Buna benzer problemler yaşayan pek çok arkadaşım var. Hukukçulardan da benzer şikayetler duyuyorum zaman zaman. Psikolog arkadaşlar, danışan takip sistemleri ile ilgili sorunlar yaşayabiliyor. Engelli olmayan insanların üretkenliğini arttırabilecek veya harcadığı zamanı kısaltabilecek pek çok platform da ekran okuyucular ile kullanılamıyor. Yaklaşık bir haftadır bu yazıyı yazmayı planlıyordum. Ancak beni tetikleyen, Pazartesi sabahı üniversitemin para verip üye olduğu ve mensuplarına ücretsiz sunduğu bir eğitim platformuna güvenlik kodu nedeniyle kaydımı yapamamak oldu. Kayıt yapabilsem de eğitim platformu erişilebilir mi, onu henüz bilmiyorum.

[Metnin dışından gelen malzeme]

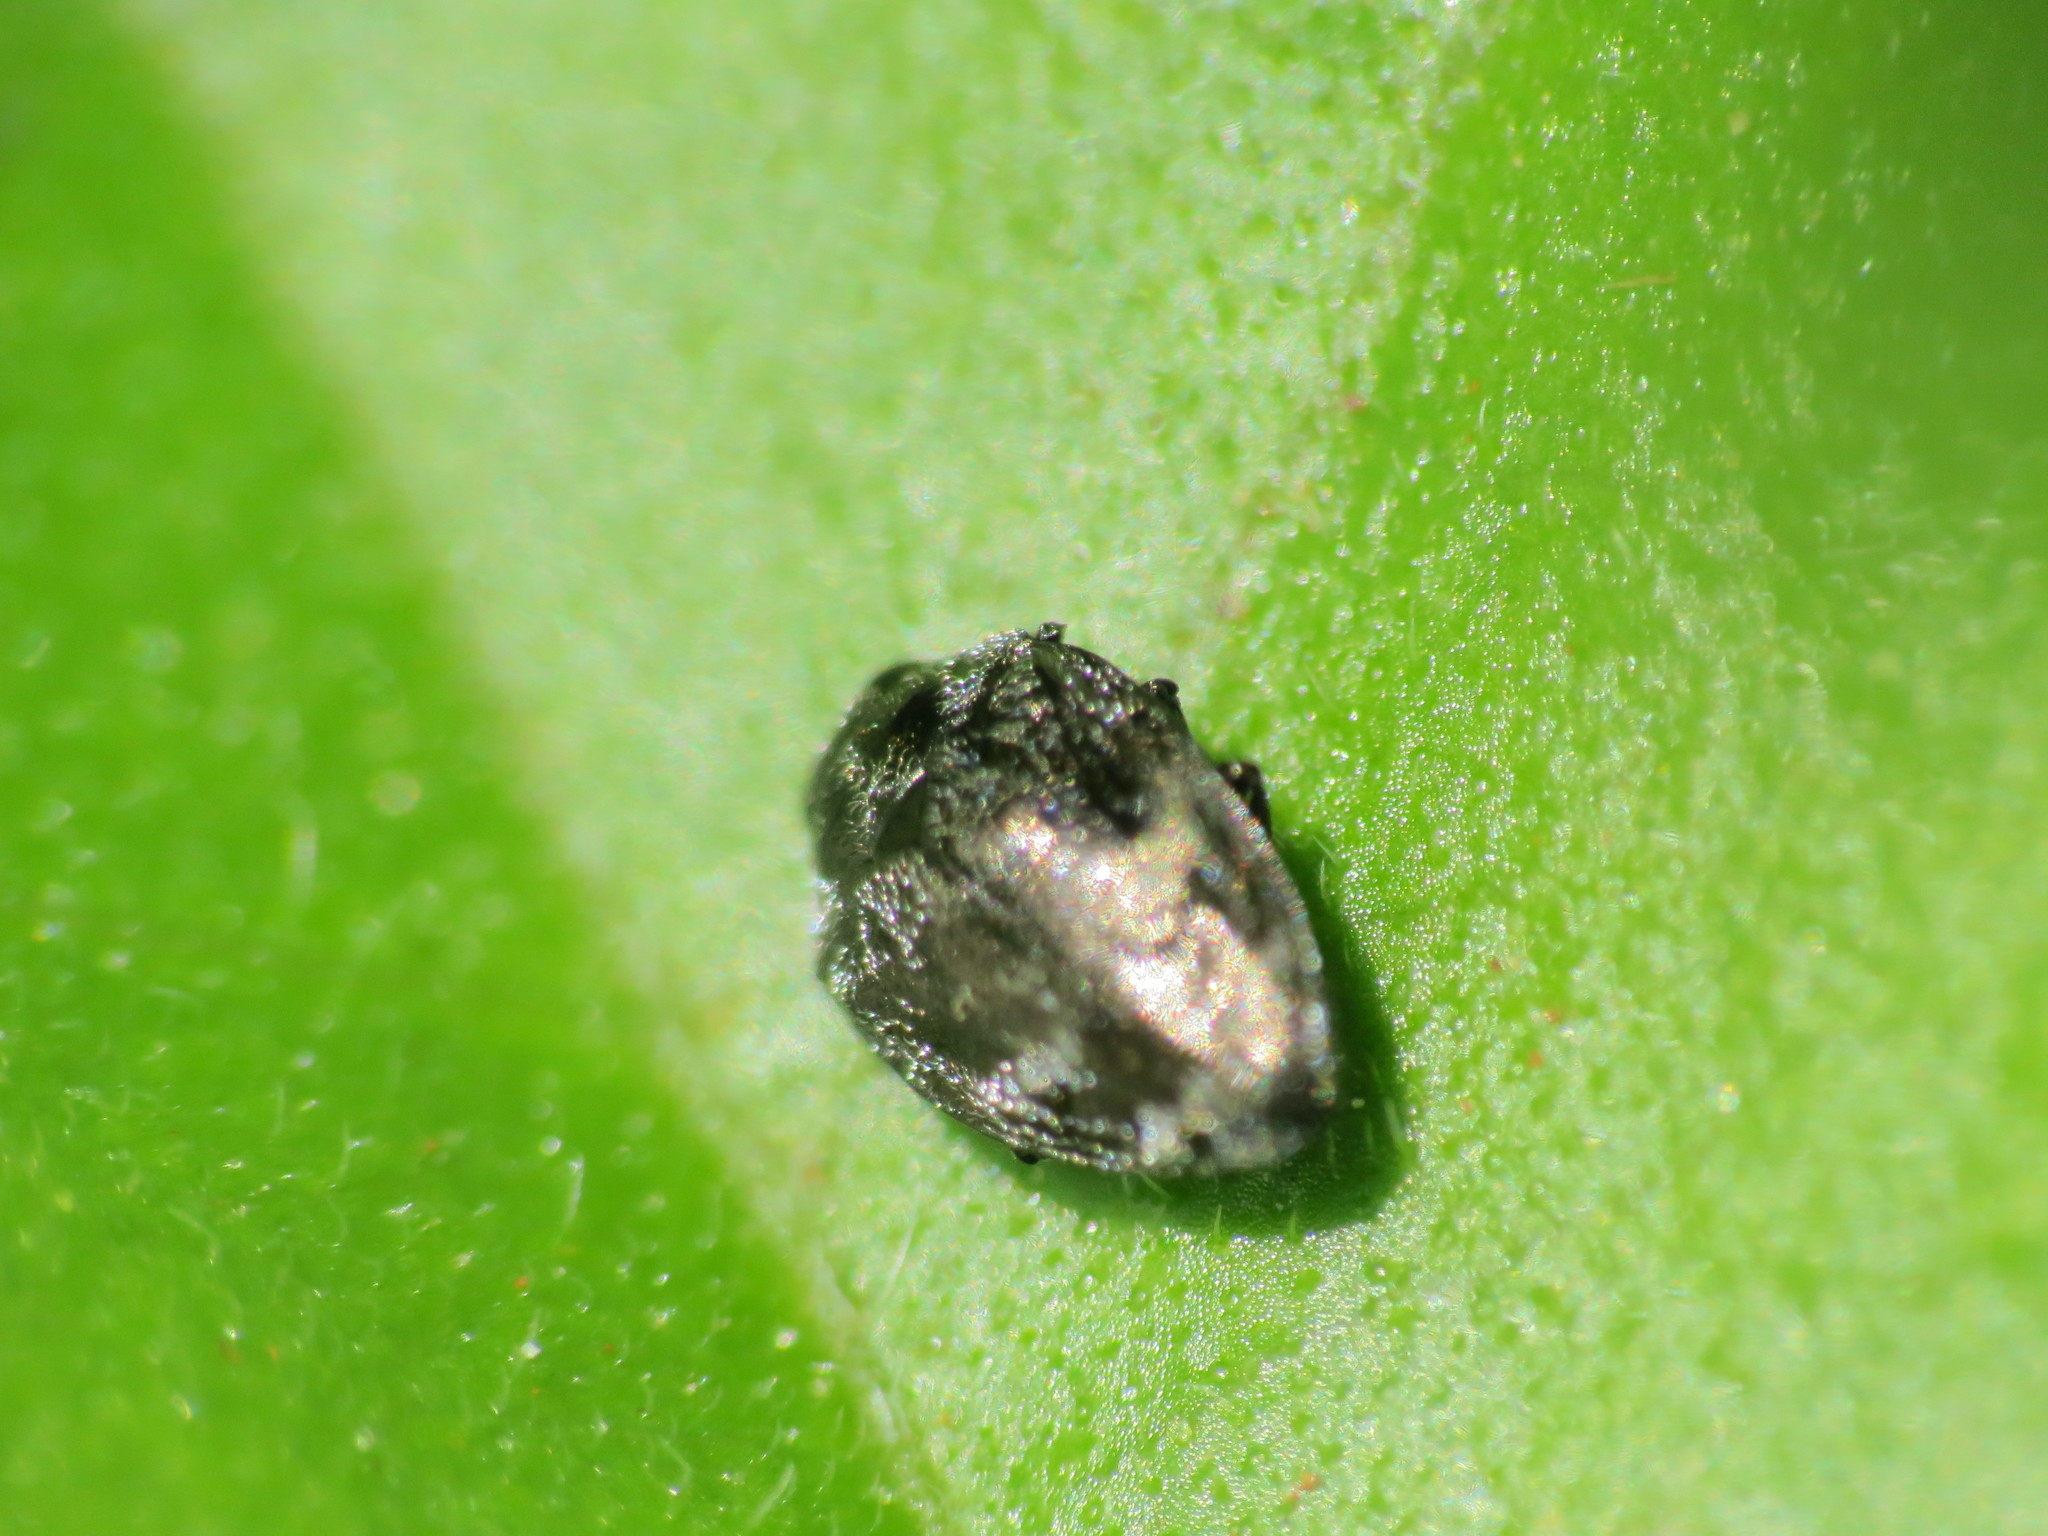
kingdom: Animalia
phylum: Arthropoda
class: Insecta
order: Coleoptera
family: Buprestidae
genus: Euhylaeogena
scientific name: Euhylaeogena
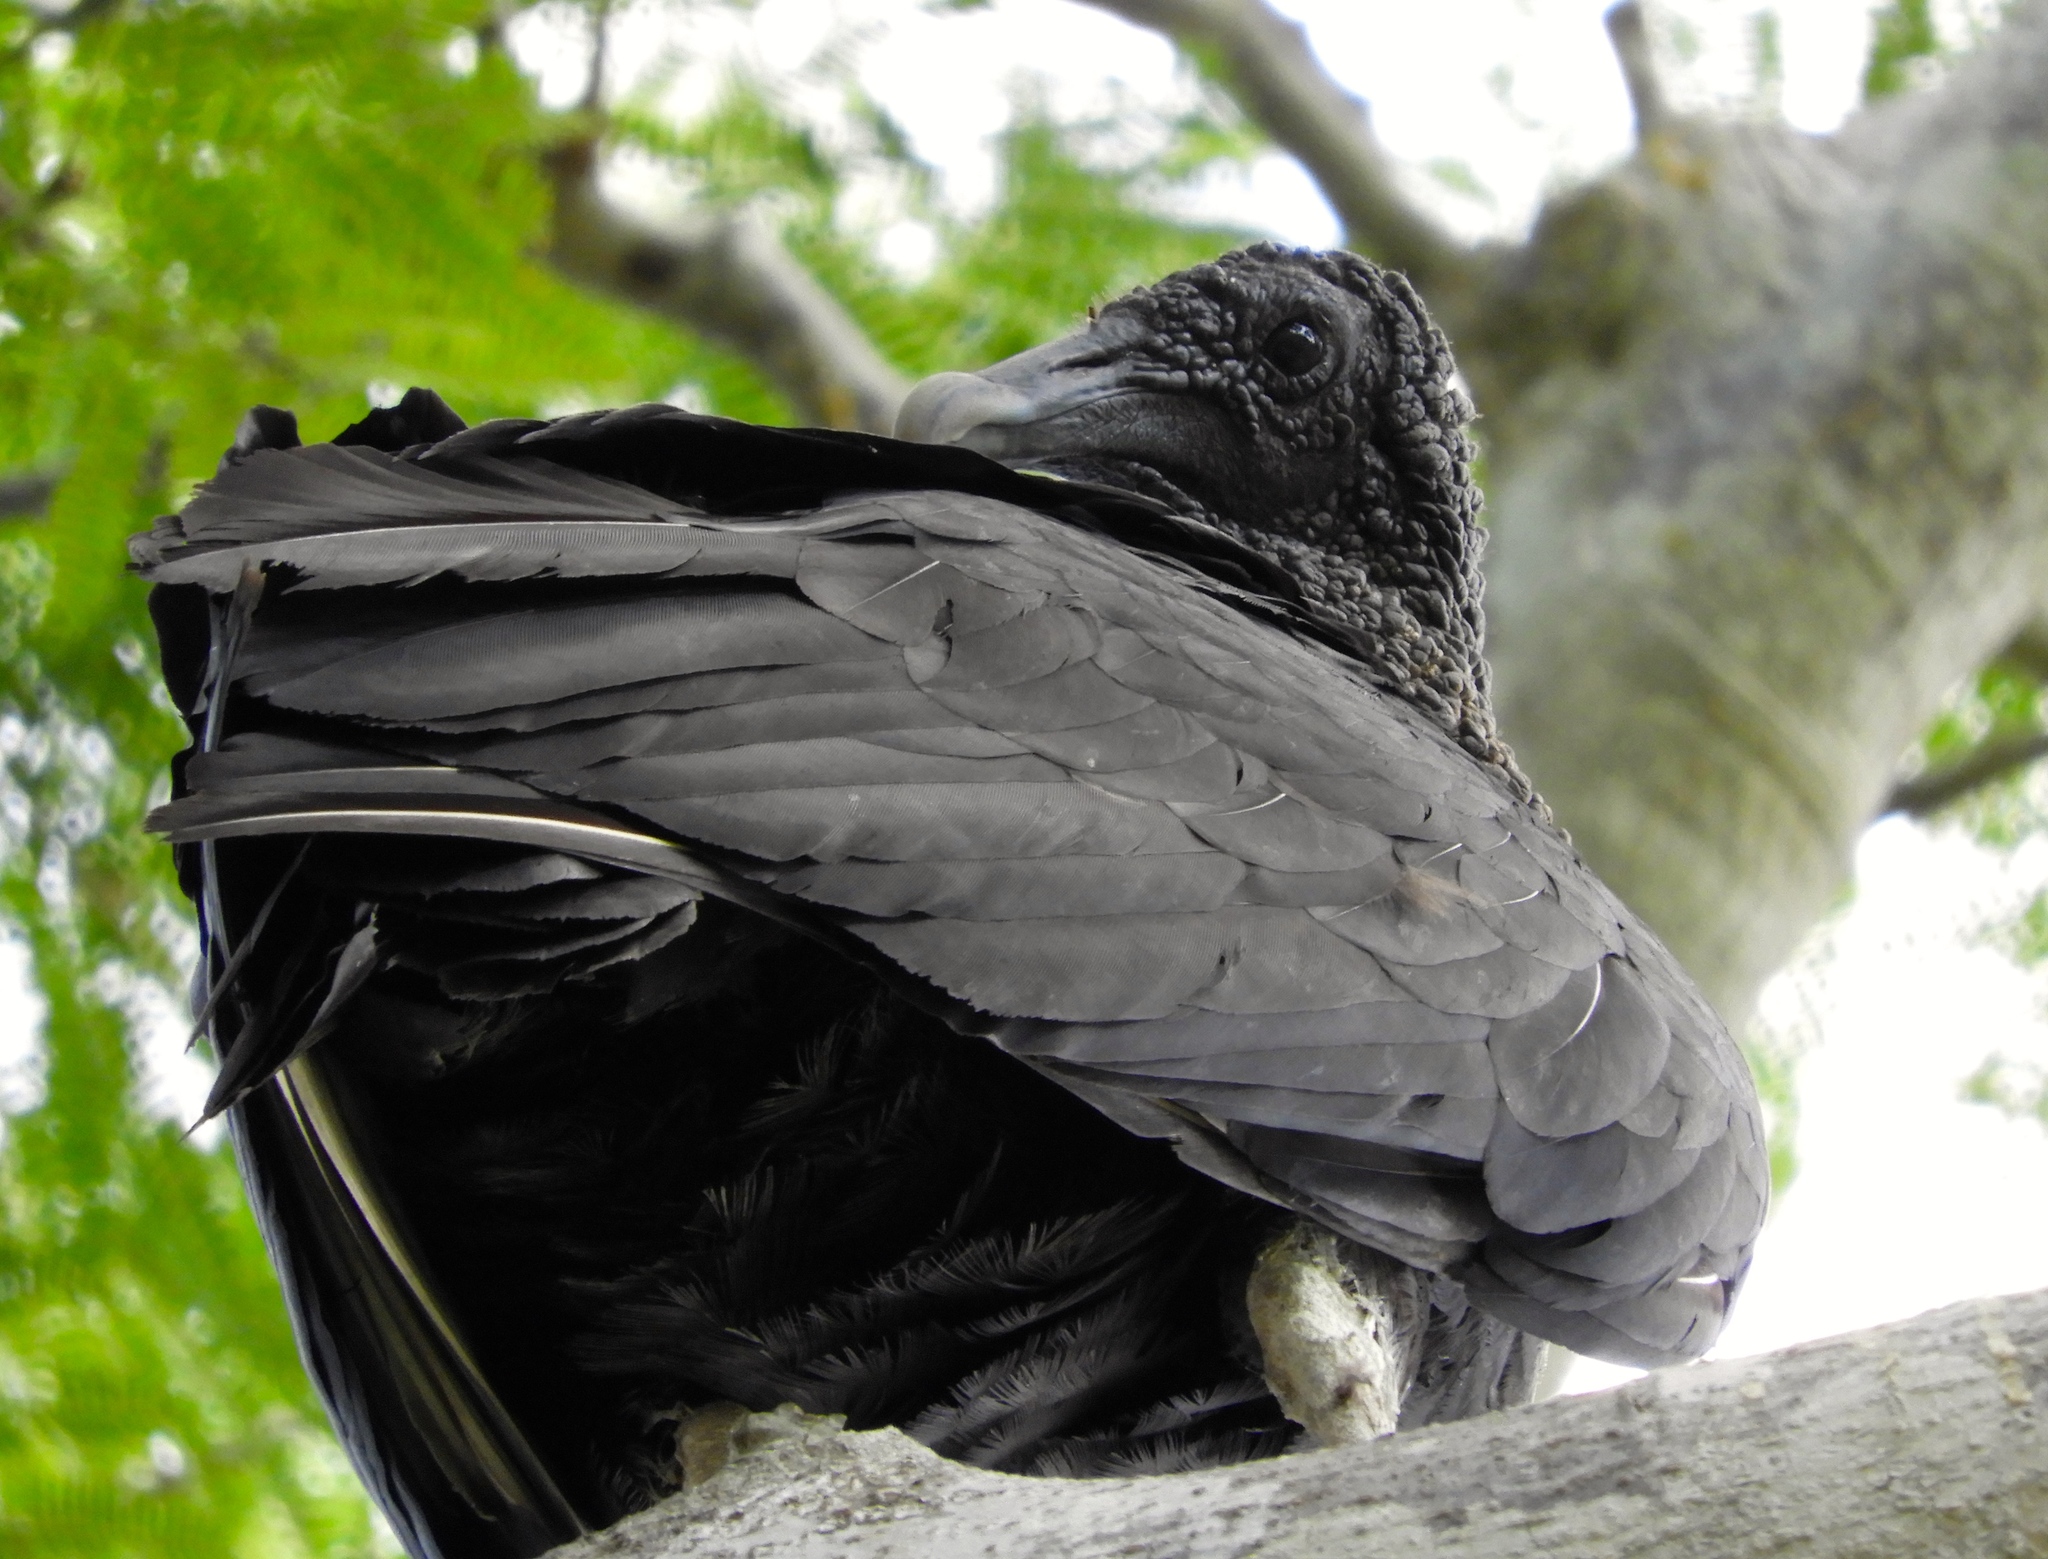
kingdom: Animalia
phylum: Chordata
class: Aves
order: Accipitriformes
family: Cathartidae
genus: Coragyps
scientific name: Coragyps atratus
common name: Black vulture
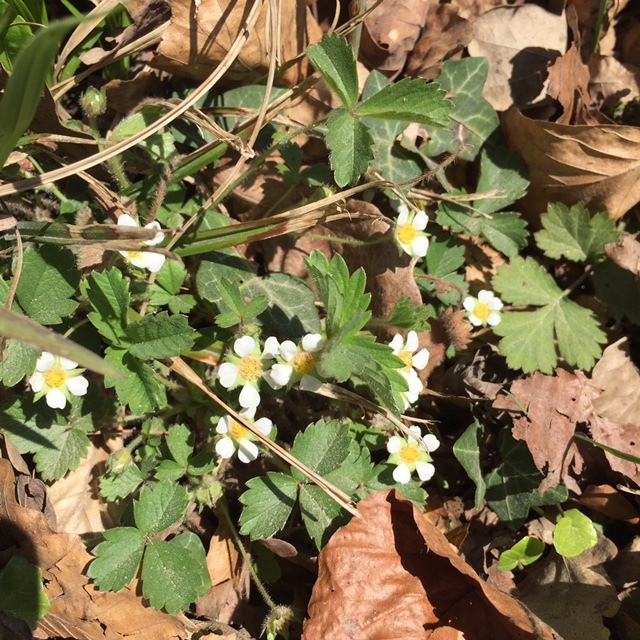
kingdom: Plantae
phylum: Tracheophyta
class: Magnoliopsida
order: Rosales
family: Rosaceae
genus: Potentilla
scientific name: Potentilla sterilis
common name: Barren strawberry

Dijital erişilebilirlik sadece belli ürün veya platformlar için düşünülmemeli. Artık engelliler pek çok farklı işlerde çalışıyor veya pek çok farklı hizmete ihtiyaç duyuyor. “Bir engellinin buna da ihtiyacı olur mu?” demeden, bunu bir standart haline getirmemiz gerekiyor. Böylece ek zaman ve emek harcamadan, herkesle eşit şartlarda o ürün veya içerikten yararlanabiliriz. Bahsettiğim eğitim platformuna üye olmak için formu doldurdum, güvenlik kodu en sondaymış. Boşuna doldurduğum formdan beş dakika kaybettim. Sonra iletişim kısmına girdim şikayetimi belirtmek için. Uzun uzun yazdım. Orada da güvenlik kodu soruyormuş. Yazdıktan sonra oraya gelebildim. Beş dakikam da orada gitti. E-posta adreslerini aradım. Şikayetimi oraya bildirdim. Beş dakika da öyle gitti. Hayatımın on beş dakikası çöp oldu. Sonra oturup bu yazıyı yazdım yaklaşık bir buçuk saatte. Buna “Çöp oldu” diyemem elbette. Ancak akranlarım işlerini yetiştirirken, ben zaten yaşadığım erişilebilirlik sorunları yetmezmiş gibi bir de bu aslında kolay çözülebilecek hatta hiç yaşanmayacak sorunları çözmek için bir sürü zaman harcadım. Ayrıca bu sorunların neden yaşandığını düşündükçe de çıldırıyorum. Alttan alta düşünülmediğim, yok sayıldığım, önemsenmediğim mesajını veriyor bunların hepsi bana.
Feridun Düzağaç’tan bir şarkı sözü uyarlamasıyla bitireyim yazımı bu ay:
Çok zor değil bu konu, hadi çöz ver. Birlikte erişecek miyiz?